Restructuring Talks Underway at Opel and Volkswagen
October 21, 2004After nearly a week of strikes at Opel plants, workers agreed to return to the assembly line on Thursday, while negotiations carried on behind close doors between union representatives and the management of the German branch of US auto giant General Motors. At the same time, talks between the management of VW, Europe's biggest carmaker, and the powerful IG Metall labor union entered their fourth round in Hanover, northern Germany, after a week-long break.
VW is seeking a two-year wage freeze for the 103,000 staff at its German production sites and a 30 percent reduction in labor costs by 2011. For their part, unions are demanding job guarantees for 10 years plus a four percent increase in wages.
The clock is ticking
Time is running out for both sides -- VW's current wage agreement expires on Oct. 28, as does the so-called "Friedenspflicht" deadline banning industrial action during wage negotiations.
IG Metall has said it would call for warning strikes if no progress were made by next week. "If no outcome is reached by Oct. 28, VW will face warning strikes in early November," said the union's chief negotiator Harmut Meine.
Possibilities for compromise
The union was prepared to explore possibilities for compromise in management's cost-cutting plans. But that was not a blank check for management to make demands that were unacceptable, Meine said.
Some progress appeared to have been made at the end of a third round of negotiations last week. Management indicated it was ready to provide job guarantees -- the main demand of the IG Metall labor union -- in return for concessions on the part of workforce.
IG Metall described the development as a "small step in the right direction" but key issues still needed to be resolved. And VW's chief negotiator, Josef-Fidelis Senn, also said that the two sides were still "a long way apart" on many details.
Looking for a way out of crisis
At Opel, General Motors management and employee representatives met in Rüsselsheim, near Frankfurt, to discuss ways out of the carmaker's current crisis, following the decision by Opel workers to return to work after several days of walkouts.

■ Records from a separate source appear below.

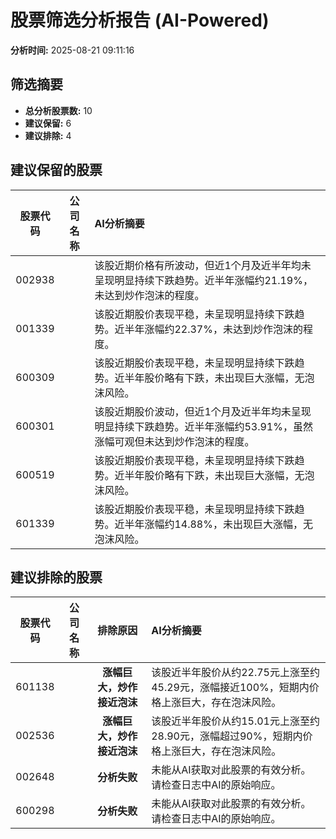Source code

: # 股票筛选分析报告 (AI-Powered)

**分析时间:** 2025-08-21 09:11:16

## 筛选摘要

- **总分析股票数:** 10
- **建议保留:** 6
- **建议排除:** 4

## 建议保留的股票

| 股票代码 | 公司名称 | AI分析摘要 |
|:---:|:---:|:---|
| 002938 |  | 该股近期价格有所波动，但近1个月及近半年均未呈现明显持续下跌趋势。近半年涨幅约21.19%，未达到炒作泡沫的程度。 |
| 001339 |  | 该股近期股价表现平稳，未呈现明显持续下跌趋势。近半年涨幅约22.37%，未达到炒作泡沫的程度。 |
| 600309 |  | 该股近期股价表现平稳，未呈现明显持续下跌趋势。近半年股价略有下跌，未出现巨大涨幅，无泡沫风险。 |
| 600301 |  | 该股近期股价波动，但近1个月及近半年均未呈现明显持续下跌趋势。近半年涨幅约53.91%，虽然涨幅可观但未达到炒作泡沫的程度。 |
| 600519 |  | 该股近期股价表现平稳，未呈现明显持续下跌趋势。近半年股价略有下跌，未出现巨大涨幅，无泡沫风险。 |
| 601339 |  | 该股近期股价表现平稳，未呈现明显持续下跌趋势。近半年涨幅约14.88%，未出现巨大涨幅，无泡沫风险。 |

## 建议排除的股票

| 股票代码 | 公司名称 | 排除原因 | AI分析摘要 |
|:---:|:---:|:---:|:---|
| 601138 |  | **涨幅巨大，炒作接近泡沫** | 该股近半年股价从约22.75元上涨至约45.29元，涨幅接近100%，短期内价格上涨巨大，存在泡沫风险。 |
| 002536 |  | **涨幅巨大，炒作接近泡沫** | 该股近半年股价从约15.01元上涨至约28.90元，涨幅超过90%，短期内价格上涨巨大，存在泡沫风险。 |
| 002648 |  | **分析失败** | 未能从AI获取对此股票的有效分析。请检查日志中AI的原始响应。 |
| 600298 |  | **分析失败** | 未能从AI获取对此股票的有效分析。请检查日志中AI的原始响应。 |
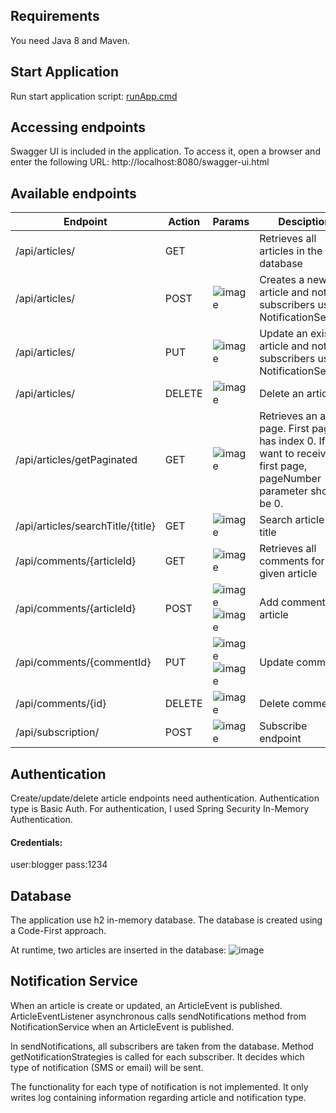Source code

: ## Requirements 

You need Java 8 and Maven.

## Start Application

Run start application script: [runApp.cmd](https://github.com/IleanaDanielescu/Blog/blob/master/runApp.cmd)

## Accessing endpoints

Swagger UI is included in the application. To access it, open a browser and enter the following URL: http://localhost:8080/swagger-ui.html

## Available endpoints

Endpoint | Action | Params | Desciption
------------ | ------------- | ------- | -------
/api/articles/| GET || Retrieves all articles in the database
/api/articles/| POST |![image](https://user-images.githubusercontent.com/70023092/91549702-016f6100-e930-11ea-9912-d900c99681af.png)| Creates a new article and notifies subscribers using NotificationService
/api/articles/| PUT | ![image](https://user-images.githubusercontent.com/70023092/91548454-10551400-e92e-11ea-972e-6947a07d9e5b.png) | Update an existing article  and notifies subscribers using NotificationService
/api/articles/| DELETE |![image](https://user-images.githubusercontent.com/70023092/91548590-4397a300-e92e-11ea-8e21-73ad78b1ed8d.png) | Delete an article.
/api/articles/getPaginated| GET|![image](https://user-images.githubusercontent.com/70023092/91548753-89546b80-e92e-11ea-8c9f-82bf884f9ea4.png)| Retrieves an article page. First page has index 0. If you want to receive the first page, pageNumber parameter should be 0.
/api/articles/searchTitle/{title}|GET|![image](https://user-images.githubusercontent.com/70023092/91548666-64f88f00-e92e-11ea-9bc9-babc334686d6.png)| Search article by title
/api/comments/{articleId}| GET |![image](https://user-images.githubusercontent.com/70023092/91553072-8315bd80-e935-11ea-9d37-b9fe3a7346f0.png)| Retrieves all comments for a given article
/api/comments/{articleId}| POST|![image](https://user-images.githubusercontent.com/70023092/91553132-96288d80-e935-11ea-824a-daa3eddb3a5e.png)![image](https://user-images.githubusercontent.com/70023092/91553209-b0626b80-e935-11ea-8b07-9ce2e32f18b8.png)| Add comment to article
/api/comments/{commentId}| PUT |![image](https://user-images.githubusercontent.com/70023092/91553291-d12ac100-e935-11ea-9b0d-3cc3c14b2439.png)![image](https://user-images.githubusercontent.com/70023092/91553321-e0117380-e935-11ea-8744-a10878356a77.png)| Update comment
/api/comments/{id}| DELETE |![image](https://user-images.githubusercontent.com/70023092/91553351-ec95cc00-e935-11ea-8786-0ab9fc494ec9.png)| Delete comment
/api/subscription/| POST|![image](https://user-images.githubusercontent.com/70023092/91554569-0b955d80-e938-11ea-9b69-f575483d7d25.png)| Subscribe endpoint


## Authentication

Create/update/delete article endpoints need authentication. Authentication type is Basic Auth. For authentication, I used Spring Security In-Memory Authentication.
#### Credentials:
user:blogger
pass:1234

## Database

The application use h2 in-memory database. The database is created using a Code-First approach. 

At runtime, two articles are inserted in the database: 
![image](https://user-images.githubusercontent.com/70023092/91554048-097ecf00-e937-11ea-9efd-0aed88638e08.png)


## Notification Service

When an article is create or updated, an ArticleEvent is published. ArticleEventListener asynchronous calls sendNotifications method from NotificationService when an ArticleEvent is published. 

In sendNotifications, all subscribers are taken from the database. Method getNotificationStrategies is called for each subscriber. It decides which type of notification (SMS or email) will be sent.

The functionality for each type of notification is not implemented. It only writes log containing information regarding article and notification type.


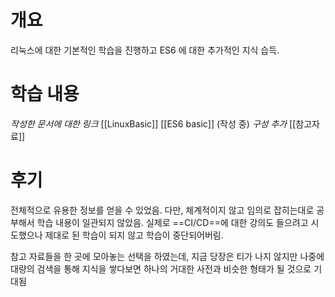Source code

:# 개요
리눅스에 대한 기본적인 학습을 진행하고 ES6 에 대한 추가적인 지식 습득.

# 학습 내용
*작성한 문서에 대한 링크*
[[LinuxBasic]]
[[ES6 basic]] (작성 중)
*구성 추가*
[[참고자료]]

# 후기
전체적으로 유용한 정보를 얻을 수 있었음. 다만, 체계적이지 않고 임의로 잡히는대로 공부해서 학습 내용이 일관되지 않았음. 실제로 ==CI/CD==에 대한 강의도 들으려고 시도했으나 제대로 된 학습이 되지 않고 학습이 중단되어버림.

참고 자료들을 한 곳에 모아놓는 선택을 하였는데, 지금 당장은 티가 나지 않지만 나중에 대량의 검색을 통해 지식을 쌓다보면 하나의 거대한 사전과 비슷한 형태가 될 것으로 기대됨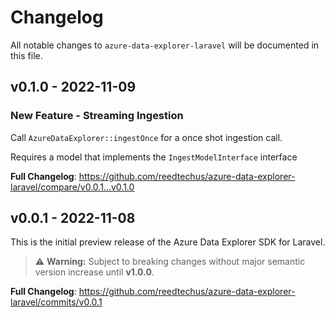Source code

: # Changelog

All notable changes to `azure-data-explorer-laravel` will be documented in this file.

## v0.1.0 - 2022-11-09

### New Feature - Streaming Ingestion

Call `AzureDataExplorer::ingestOnce` for a once shot ingestion call.

Requires a model that implements the `IngestModelInterface` interface

**Full Changelog**: https://github.com/reedtechus/azure-data-explorer-laravel/compare/v0.0.1...v0.1.0

## v0.0.1 - 2022-11-08

This is the initial preview release of the Azure Data Explorer SDK for Laravel.

> ⚠️ **Warning:** Subject to breaking changes without major semantic version increase until **v1.0.0**.

**Full Changelog**: https://github.com/reedtechus/azure-data-explorer-laravel/commits/v0.0.1
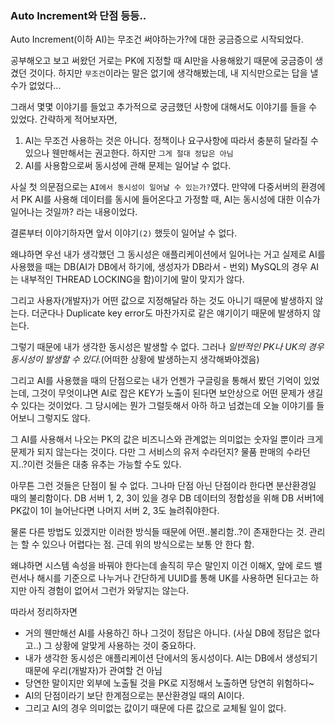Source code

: ### Auto Increment와 단점 등등..
 
Auto Increment(이하 AI)는 무조건 써야하는가?에 대한 궁금증으로 시작되었다.

공부해오고 보고 써왔던 거로는 PK에 지정할 때 AI만을 사용해왔기 때문에 궁금증이 생겼던 것이다. 
하지만 `무조건`이라는 말은 없기에 생각해봤는데, 내 지식만으로는 답을 낼 수가 없었다...

그래서 몇몇 이야기를 들었고 추가적으로 궁금했던 사항에 대해서도 이야기를 들을 수 있었다. 간략하게 적어보자면, 

1. AI는 무조건 사용하는 것은 아니다. 정책이나 요구사항에 따라서 충분히 달라질 수 있으나 웬만해서는 권고한다. 하지만 `그게 절대 정답은 아님`
2. AI를 사용함으로써 동시성에 관해 문제는 일어날 수 없다.

사실 첫 의문점으로는 `AI에서 동시성이 일어날 수 있는가?`였다. 만약에 다중서버의 환경에서 PK AI를 사용해
데이터를 동시에 들어온다고 가정할 때, AI는 동시성에 대한 이슈가 일어나는 것일까? 라는 내용이었다.

결론부터 이야기하자면 앞서 이야기`(2)` 했듯이 일어날 수 없다.

왜냐하면 우선 내가 생각했던 그 동시성은 애플리케이션에서 일어나는 거고
실제로 AI를 사용했을 때는 DB(AI가 DB에서 하기에, 생성자가 DB라서 - 번외) MySQL의 경우 AI는 내부적인 THREAD LOCKING을 함)이기에 말이 맞지가 않다.

그리고 사용자(개발자)가 어떤 값으로 지정해달라 하는 것도 아니기 때문에 발생하지 않는다. 더군다나 Duplicate key error도 마찬가지로 같은 얘기이기 때문에 발생하지 않는다.

그렇기 때문에 내가 생각한 동시성은 발생할 수 없다. 그러나 _일반적인 PK나 UK의 경우 동시성이 발생할 수 있다._(어떠한 상황에 발생하는지 생각해봐야겠음)

그리고 AI를 사용했을 때의 단점으로는 내가 언젠가 구글링을 통해서 봤던 기억이 있었는데, 그것이 무엇이냐면
AI로 잡은 KEY가 노출이 된다면 보안상으로 어떤 문제가 생길 수 있다는 것이었다. 그 당시에는 뭔가 그럴듯해서 아하 하고 넘겼는데
오늘 이야기를 들어보니 그렇지도 않다.

그 AI를 사용해서 나오는 PK의 값은 비즈니스와 관계없는 의미없는 숫자일 뿐이라 크게 문제가 되지 않는다는 것이다.
다만 그 서비스의 유저 수라던지? 물품 판매의 수라던지..?이런 것들은 대충 유추는 가능할 수도 있다.

아무튼 그런 것들은 단점이 될 수 없다. 그나마 단점 아닌 단점이라 한다면 분산환경일 때의 불리함이다.
DB 서버 1, 2, 3이 있을 경우 DB 데이터의 정합성을 위해 DB 서버1에 PK값이 1이 늘어난다면 나머지 서버 2, 3도 늘려줘야한다.

물론 다른 방법도 있겠지만 이러한 방식들 때문에 어떤..불리함..?이 존재한다는 것. 관리는 할 수 있으나 어렵다는 점. 근데 위의 방식으로는 보통 안 한다 함.

왜냐하면 시스템 속성을 바꿔야 한다는데 솔직히 무슨 말인지 이건 이해X, 앞에 로드 밸런서나 해시를 기준으로 나누거나 간단하게 UUID를 통해 UK를 사용하면 된다고는 하지만 아직 경험이 없어서 그런가
와닿지는 않는다.

따라서 정리하자면

- 거의 웬만해선 AI를 사용하긴 하나 그것이 정답은 아니다. (사실 DB에 정답은 없다고..) 그 상황에 알맞게 사용하는 것이 중요하다.
- 내가 생각한 동시성은 애플리케이션 단에서의 동시성이다. AI는 DB에서 생성되기 때문에 우리(개발자)가 관여할 건 아님
- 당연한 말이지만 외부에 노출될 것을 PK로 지정해서 노출하면 당연히 위험하다~
- AI의 단점이라기 보단 한계점으로는 분산환경일 때의 AI이다.
- 그리고 AI의 경우 의미없는 값이기 때문에 다른 값으로 교체될 일이 없다.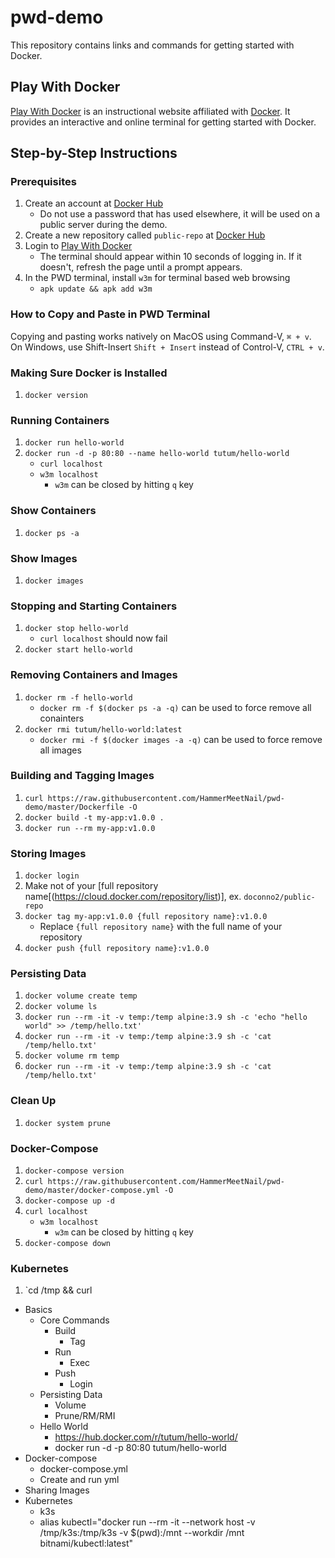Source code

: # pwd-demo
This repository contains links and commands for getting started with Docker.

## Play With Docker
[Play With Docker](https://training.play-with-docker.com/about/) is an instructional website affiliated with [Docker](https://www.docker.com/). It provides an interactive and online terminal for getting started with Docker. 

## Step-by-Step Instructions
### Prerequisites
1. Create an account at [Docker Hub](https://hub.docker.com)
    * Do not use a password that has used elsewhere, it will be used on a public server during the demo.
2. Create a new repository called `public-repo` at [Docker Hub](https://cloud.docker.com/repository/create)
3. Login to [Play With Docker](https://training.play-with-docker.com/ops-s1-hello/)
    * The terminal should appear within 10 seconds of logging in. If it doesn't, refresh the page until a prompt appears. 
4. In the PWD terminal, install `w3m` for terminal based web browsing
    * `apk update && apk add w3m`

### How to Copy and Paste in PWD Terminal
Copying and pasting works natively on MacOS using Command-V, `⌘ + v`. On Windows, use Shift-Insert `Shift + Insert` instead of Control-V, `CTRL + v`.

### Making Sure Docker is Installed
1. `docker version`

### Running Containers
1. `docker run hello-world`
2. `docker run -d -p 80:80 --name hello-world tutum/hello-world`
    * `curl localhost`
    * `w3m localhost`
        * `w3m` can be closed by hitting `q` key

### Show Containers
1. `docker ps -a`

### Show Images
1. `docker images`

### Stopping and Starting Containers
1. `docker stop hello-world`
    * `curl localhost` should now fail
2. `docker start hello-world`

### Removing Containers and Images
1. `docker rm -f hello-world`
    * `docker rm -f $(docker ps -a -q)` can be used to force remove all conainters
2. `docker rmi tutum/hello-world:latest`
    * `docker rmi -f $(docker images -a -q)` can be used to force remove all images

### Building and Tagging Images
1. `curl https://raw.githubusercontent.com/HammerMeetNail/pwd-demo/master/Dockerfile -O`
2. `docker build -t my-app:v1.0.0 .`
3. `docker run --rm my-app:v1.0.0`

### Storing Images
1. `docker login`
2. Make not of your [full repository name[(https://cloud.docker.com/repository/list)], ex. `doconno2/public-repo`
3. `docker tag my-app:v1.0.0 {full repository name}:v1.0.0`
    * Replace `{full repository name}` with the full name of your repository
4. `docker push {full repository name}:v1.0.0`

### Persisting Data
1. `docker volume create temp`
2. `docker volume ls`
3. `docker run --rm -it -v temp:/temp alpine:3.9 sh -c 'echo "hello world" >> /temp/hello.txt'`
4. `docker run --rm -it -v temp:/temp alpine:3.9 sh -c 'cat /temp/hello.txt'`
5. `docker volume rm temp`
6. `docker run --rm -it -v temp:/temp alpine:3.9 sh -c 'cat /temp/hello.txt'`

### Clean Up
1. `docker system prune`

### Docker-Compose
1. `docker-compose version`
2. `curl https://raw.githubusercontent.com/HammerMeetNail/pwd-demo/master/docker-compose.yml -O`
3. `docker-compose up -d`
4. `curl localhost`
    * `w3m localhost`
        * `w3m` can be closed by hitting `q` key
5. `docker-compose down`

### Kubernetes
1. `cd /tmp && curl 

- Basics
    - Core Commands
        - Build
            - Tag
        - Run
            - Exec
        - Push
            - Login
    - Persisting Data
        - Volume
        - Prune/RM/RMI
    - Hello World
        - https://hub.docker.com/r/tutum/hello-world/
        - docker run -d -p 80:80 tutum/hello-world
- Docker-compose
    - docker-compose.yml
    - Create and run yml
- Sharing Images
- Kubernetes
    - k3s
    - alias kubectl="docker run --rm -it --network host -v /tmp/k3s:/tmp/k3s -v $(pwd):/mnt --workdir /mnt bitnami/kubectl:latest"


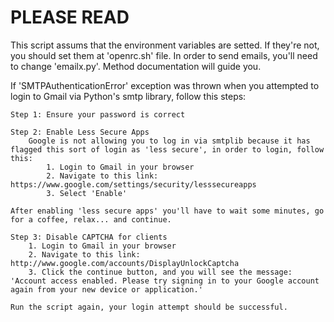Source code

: # PLEASE READ

This script assums that the environment variables are setted. If they're not, you should set them at 'openrc.sh' file.
In order to send emails, you'll need to change 'emailx.py'. Method documentation will guide you.

If 'SMTPAuthenticationError' exception was thrown when you attempted to login to Gmail via Python's smtp library, follow this steps:

	Step 1: Ensure your password is correct
	
	Step 2: Enable Less Secure Apps
		Google is not allowing you to log in via smtplib because it has flagged this sort of login as 'less secure', in order to login, follow this:
			1. Login to Gmail in your browser
			2. Navigate to this link: https://www.google.com/settings/security/lesssecureapps
			3. Select 'Enable'

	After enabling 'less secure apps' you'll have to wait some minutes, go for a coffee, relax... and continue. 
	
	Step 3: Disable CAPTCHA for clients
		1. Login to Gmail in your browser
		2. Navigate to this link: http://www.google.com/accounts/DisplayUnlockCaptcha
		3. Click the continue button, and you will see the message: 'Account access enabled. Please try signing in to your Google account again from your new device or application.'
	
	Run the script again, your login attempt should be successful.
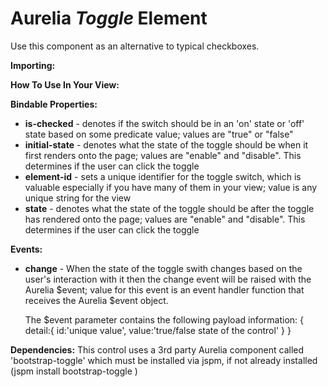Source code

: # Aurelia *Toggle* Element

Use this component as an alternative to typical checkboxes.

**Importing:**
	<require from="rapiduiFramework/toggle/toggle"></require>

**How To Use In Your View:**
	<toggle element-id="unique value" is-enabled="true/false" state.one-way="enable/disable" initial-state.one-time="enable/disable" change.delegate="someFunction($event)"></toggle>

**Bindable Properties:**  
* **is-checked** - denotes if the switch should be in an 'on' state or 'off' state based on some predicate value; values are "true" or "false"
* **initial-state** - denotes what the state of the toggle should be when it first renders onto the page; values are "enable" and "disable". This determines if the user can click the toggle
* **element-id** - sets a unique identifier for the toggle switch, which is valuable especially if you have many of them in your view; value is any unique string for the view
* **state** - denotes what the state of the toggle should be after the toggle has rendered onto the page; values are "enable" and "disable". This determines if the user can click the toggle

**Events:**
* **change** - When the state of the toggle swith changes based on the user's interaction with it then the change event will be raised with the Aurelia $event; value for this event is an event handler function that receives the Aurelia $event object.
	
	
	The $event parameter contains the following payload information:
	{
		detail:{
					id:'unique value',
					value:'true/false state of the control'
				}
	}
	
**Dependencies:**
	This control uses a 3rd party Aurelia component called 'bootstrap-toggle' which must be installed via jspm, if not already installed (jspm install bootstrap-toggle )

Top of the agenda were GM's plans to axe thousands of jobs in Europe and in Germany in particular. The negotiations were expected to last weeks as management and unions hammered out ways of keeping redundancies to a minimum and sought solutions to maintain Opel's German manufacturing base in the long term.
Workers at the car maker's Bochum factory, seen as one of the main targets of GM's draconian cost-cutting plans, voted Wednesday to return to work following nearly a week of unofficial strikes.
The workers had been out since last Thursday after GM unveiled plans to slash 12,000 jobs in Europe -- including 10,000 in Germany alone -- as part of a €500 million ($625 million) cost-cutting drive.
The work stoppages were illegal under German labor law, since they had been staged without an official strike ballot.